**Task description:** If a line in the records below contains the word "cytoplasmic", copy it out.

**Data section:**
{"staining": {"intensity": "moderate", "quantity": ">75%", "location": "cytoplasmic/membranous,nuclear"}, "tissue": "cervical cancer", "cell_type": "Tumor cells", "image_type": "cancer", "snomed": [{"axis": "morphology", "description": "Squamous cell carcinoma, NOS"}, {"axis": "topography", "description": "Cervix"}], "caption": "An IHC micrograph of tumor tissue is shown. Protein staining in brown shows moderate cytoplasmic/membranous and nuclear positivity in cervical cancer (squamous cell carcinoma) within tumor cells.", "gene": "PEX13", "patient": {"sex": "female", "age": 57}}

---

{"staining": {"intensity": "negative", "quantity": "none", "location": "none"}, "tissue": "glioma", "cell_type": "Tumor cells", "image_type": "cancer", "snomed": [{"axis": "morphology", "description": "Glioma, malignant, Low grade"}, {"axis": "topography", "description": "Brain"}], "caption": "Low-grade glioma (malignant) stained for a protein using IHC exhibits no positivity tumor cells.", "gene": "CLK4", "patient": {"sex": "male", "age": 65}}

* * *

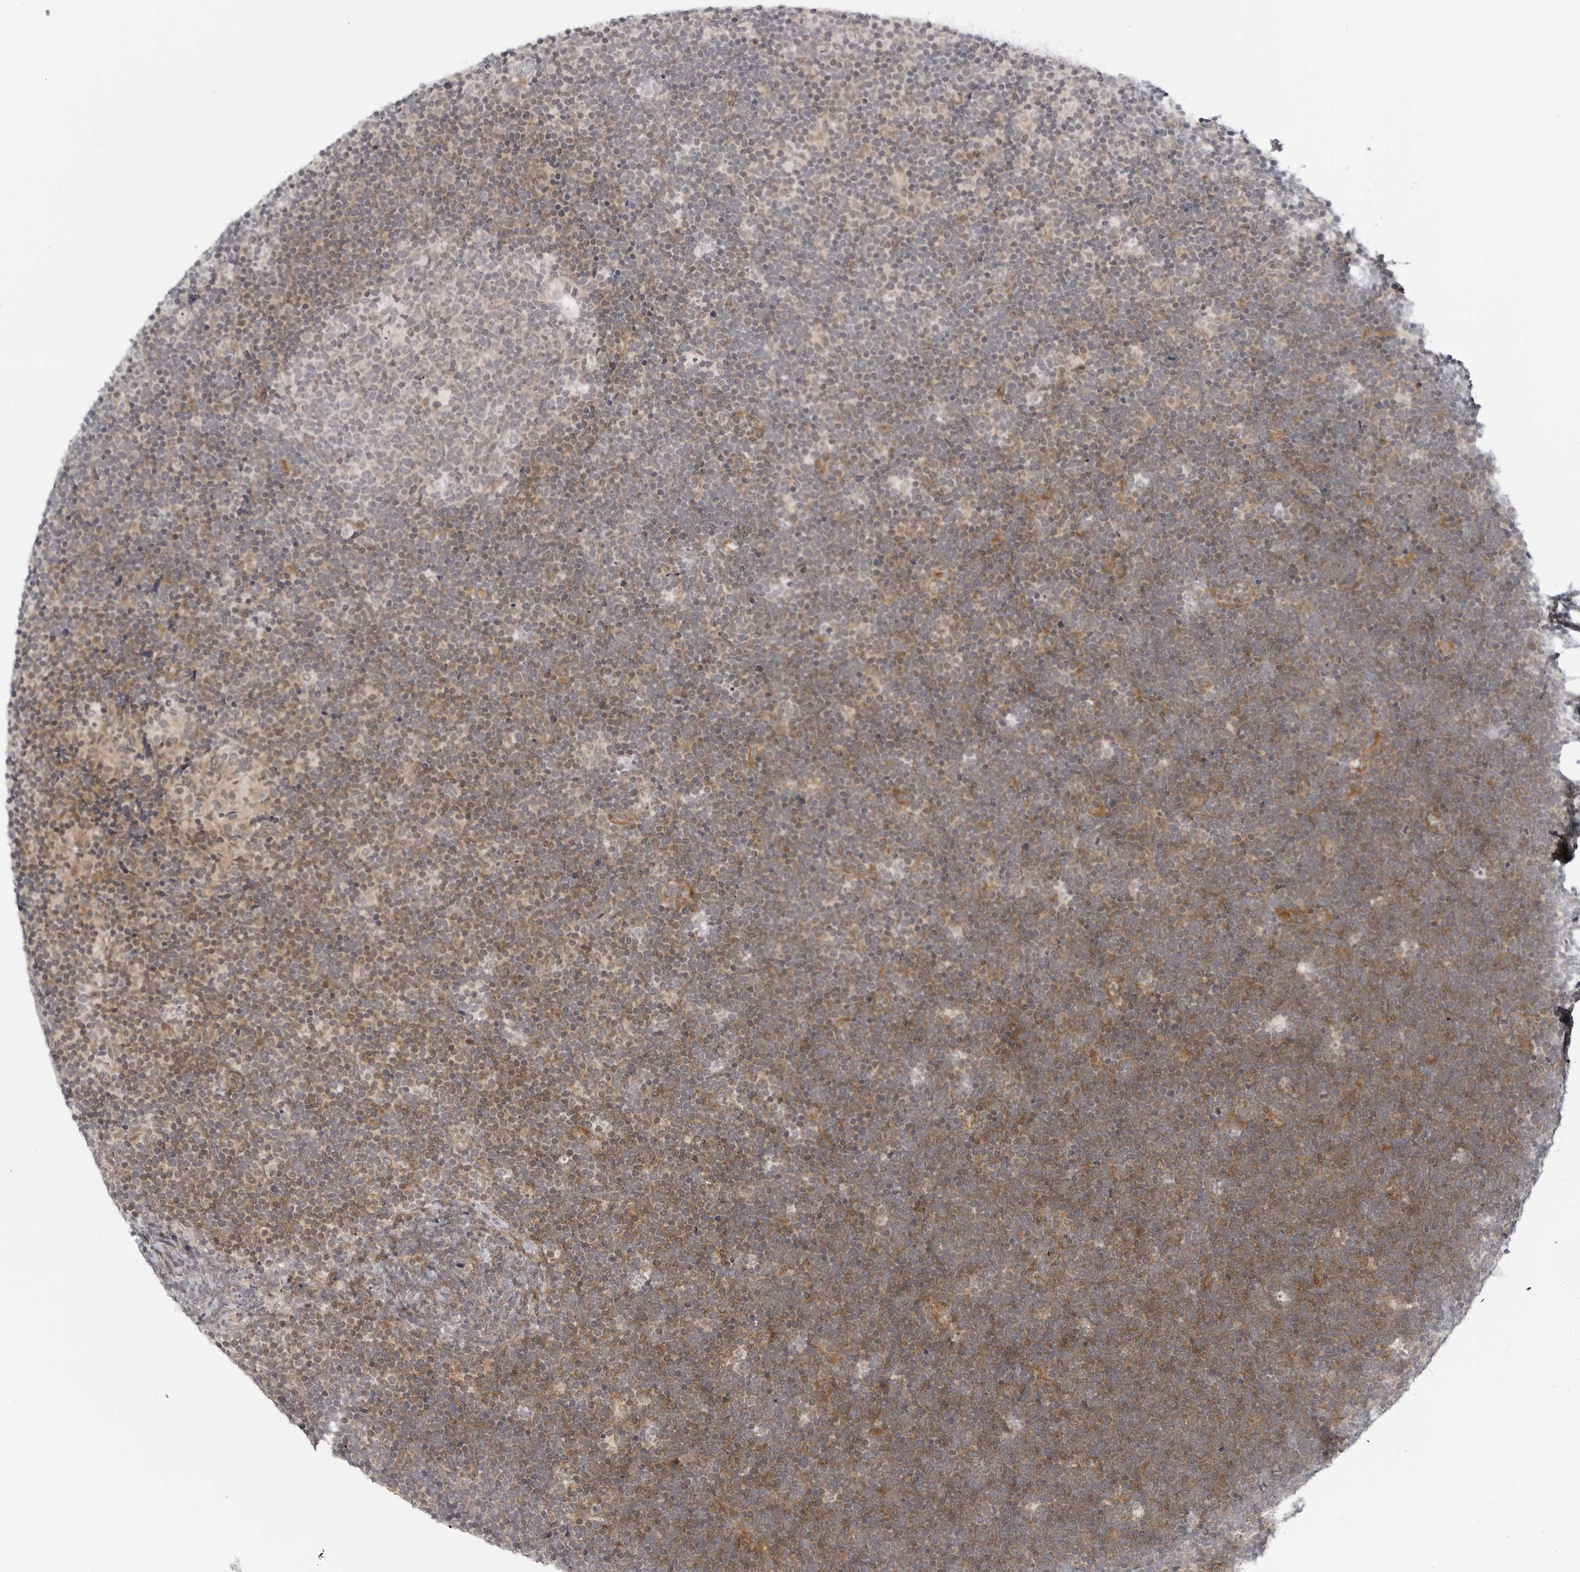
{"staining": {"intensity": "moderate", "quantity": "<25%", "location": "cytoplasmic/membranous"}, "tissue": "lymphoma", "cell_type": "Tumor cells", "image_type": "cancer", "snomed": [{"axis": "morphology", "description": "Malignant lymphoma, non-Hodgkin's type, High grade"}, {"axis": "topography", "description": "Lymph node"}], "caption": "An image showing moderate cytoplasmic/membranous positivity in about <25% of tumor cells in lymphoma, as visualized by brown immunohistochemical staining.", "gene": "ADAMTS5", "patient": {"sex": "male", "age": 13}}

**Solution to this task:**
{"staining": {"intensity": "moderate", "quantity": ">75%", "location": "cytoplasmic/membranous,nuclear"}, "tissue": "cervical cancer", "cell_type": "Tumor cells", "image_type": "cancer", "snomed": [{"axis": "morphology", "description": "Squamous cell carcinoma, NOS"}, {"axis": "topography", "description": "Cervix"}], "caption": "An IHC micrograph of tumor tissue is shown. Protein staining in brown shows moderate cytoplasmic/membranous and nuclear positivity in cervical cancer (squamous cell carcinoma) within tumor cells.", "gene": "PEX13", "patient": {"sex": "female", "age": 57}}
{"staining": {"intensity": "moderate", "quantity": "<25%", "location": "cytoplasmic/membranous"}, "tissue": "lymphoma", "cell_type": "Tumor cells", "image_type": "cancer", "snomed": [{"axis": "morphology", "description": "Malignant lymphoma, non-Hodgkin's type, High grade"}, {"axis": "topography", "description": "Lymph node"}], "caption": "An image showing moderate cytoplasmic/membranous positivity in about <25% of tumor cells in lymphoma, as visualized by brown immunohistochemical staining.", "gene": "ADAMTS5", "patient": {"sex": "male", "age": 13}}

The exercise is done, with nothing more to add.